I use CRDT merge though, cause 3-way metadata-less merges only provide very incremental improvements over e.g. git+mergiraf.

How do you see got's main improvement over git?

odvcencio|4 days ago

primarily, got is structural VCS intended for concurrent edits of the same file.

it does this via gotreesitter and gts-suite abstractions that enable it to: - have entity-aware diffs - not line by line but function by function - structural blame - attribution resolution for the lifetime of the entity - semver from structure - it can recommend bumps because it knows what is breaking change vs minor vs patch - entity history - because entities are tracked independently, file renames or moves dont affect the entity's history

when gotreesitter cant parse a language, the 3way text merge happens as a fallback. what the structural merge enables is no conflicts unless same entity has conflicting changes

monster_truck|3 days ago

Was excited to try this in my project but it doesn't seem like it's truly a complete port.

conartist6|4 days ago

It looks like porting the custom C lexers is a big part of the trouble you had to go to do this.

odvcencio|4 days ago

yes basically about 70% of the engineering effort was spent porting the external scanners and ensuring parity with original (C) tree-sitter

jbreckmckye|4 days ago

Interesting. I have a similar usecase but intended to use CGo tree-sitter with Zig

Are these pretty up-to-date grammars? I'm awfully tempted to switch to your project

How large are your binaries getting? I was concerned about the size of some of the grammars

odvcencio|4 days ago

206 binary blobs = 15MB, so not crazy but i built for this use case where you can declare the registry of languages you want to load and not have to own all the grammar binaries by default

kopirgan|4 days ago

Can someone please explain what's the connection between this and LSP? For example in Helix can one use this instead of various language servers?

mojifwisi|4 days ago

Tree-sitter is merely a tool for generating an AST for a given language. LSPs on the other hand have way more capabilities (formatting, diagnostics, project-wise go to definition, inlay hints, documentation on hover, etc.) as you can see in its specification.[0] They can't really replace one another.

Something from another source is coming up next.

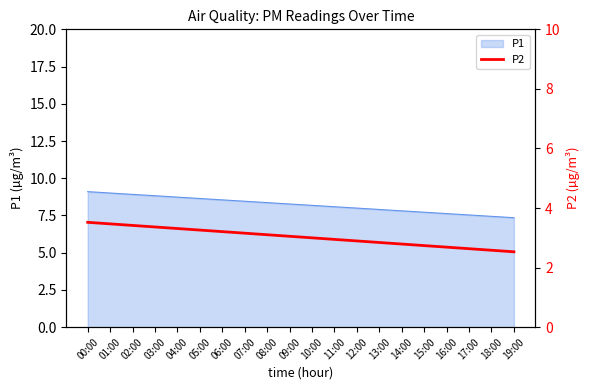

Is it true that P1 equals 7.6 at 16:00?

True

[0]: https://microsoft.github.io/language-server-protocol/specifi...

irishcoffee|4 days ago

Is it a go-ism that source for implementation and test code lives in the root of the repo or is this an LLM thing?

odvcencio|4 days ago

yeah the tests live with the implementation code always (Go thing) and the repo root thing is like a preference, main is an acceptable package to put stuff in (Go thing), i see this a lot with smaller projects or library type projects

skybrian|4 days ago

How about making 'got' compatible with git repos like jujutsu? It would be a lot easier to try out.

odvcencio|4 days ago

it is interoperable with git. we like git when its good but attempted to ease the pains in UX somewhat. you can take advantage of got locally but still push it to git remote forges jsut the same. when you pull stuff in this way, got will load the entity history into the git repo ensuring that you can still do got stuff locally (inspect entity histories, etc)

brodouevencode|3 days ago

Neat, but it really bothers me when projects don't use standard layouts.